*AVAILABLE DATA*
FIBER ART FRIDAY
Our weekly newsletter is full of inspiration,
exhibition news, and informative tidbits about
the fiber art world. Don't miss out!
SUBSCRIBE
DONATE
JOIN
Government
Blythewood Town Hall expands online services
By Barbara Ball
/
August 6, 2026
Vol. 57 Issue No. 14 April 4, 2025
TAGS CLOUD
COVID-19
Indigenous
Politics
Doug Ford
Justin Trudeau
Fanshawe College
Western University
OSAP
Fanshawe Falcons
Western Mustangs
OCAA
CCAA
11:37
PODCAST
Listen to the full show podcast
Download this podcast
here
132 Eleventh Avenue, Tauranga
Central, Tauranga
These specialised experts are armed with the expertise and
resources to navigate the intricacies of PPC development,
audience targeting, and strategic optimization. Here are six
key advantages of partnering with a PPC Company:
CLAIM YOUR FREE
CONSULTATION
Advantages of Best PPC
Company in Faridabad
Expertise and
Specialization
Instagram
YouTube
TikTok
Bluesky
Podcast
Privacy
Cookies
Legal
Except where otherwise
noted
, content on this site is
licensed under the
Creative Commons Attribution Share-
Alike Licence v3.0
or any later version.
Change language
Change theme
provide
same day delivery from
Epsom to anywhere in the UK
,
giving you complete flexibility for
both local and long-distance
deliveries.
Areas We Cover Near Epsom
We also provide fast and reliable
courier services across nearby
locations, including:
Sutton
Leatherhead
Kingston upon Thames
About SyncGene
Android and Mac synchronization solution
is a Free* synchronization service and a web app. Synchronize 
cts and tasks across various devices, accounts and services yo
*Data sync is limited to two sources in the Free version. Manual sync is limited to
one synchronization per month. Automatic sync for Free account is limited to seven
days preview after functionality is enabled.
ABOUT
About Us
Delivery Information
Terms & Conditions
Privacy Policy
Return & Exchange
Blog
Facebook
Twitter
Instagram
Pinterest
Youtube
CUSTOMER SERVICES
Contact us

*TASK TO COMPLETE*
No line before the one containing "Company in Faridabad" belongs in the answer; give again exactly that line and all lines after it through the end of the data.

*SOLVED EXERCISE*
Company in Faridabad
Expertise and
Specialization
Instagram
YouTube
TikTok
Bluesky
Podcast
Privacy
Cookies
Legal
Except where otherwise
noted
, content on this site is
licensed under the
Creative Commons Attribution Share-
Alike Licence v3.0
or any later version.
Change language
Change theme
provide
same day delivery from
Epsom to anywhere in the UK
,
giving you complete flexibility for
both local and long-distance
deliveries.
Areas We Cover Near Epsom
We also provide fast and reliable
courier services across nearby
locations, including:
Sutton
Leatherhead
Kingston upon Thames
About SyncGene
Android and Mac synchronization solution
is a Free* synchronization service and a web app. Synchronize 
cts and tasks across various devices, accounts and services yo
*Data sync is limited to two sources in the Free version. Manual sync is limited to
one synchronization per month. Automatic sync for Free account is limited to seven
days preview after functionality is enabled.
ABOUT
About Us
Delivery Information
Terms & Conditions
Privacy Policy
Return & Exchange
Blog
Facebook
Twitter
Instagram
Pinterest
Youtube
CUSTOMER SERVICES
Contact us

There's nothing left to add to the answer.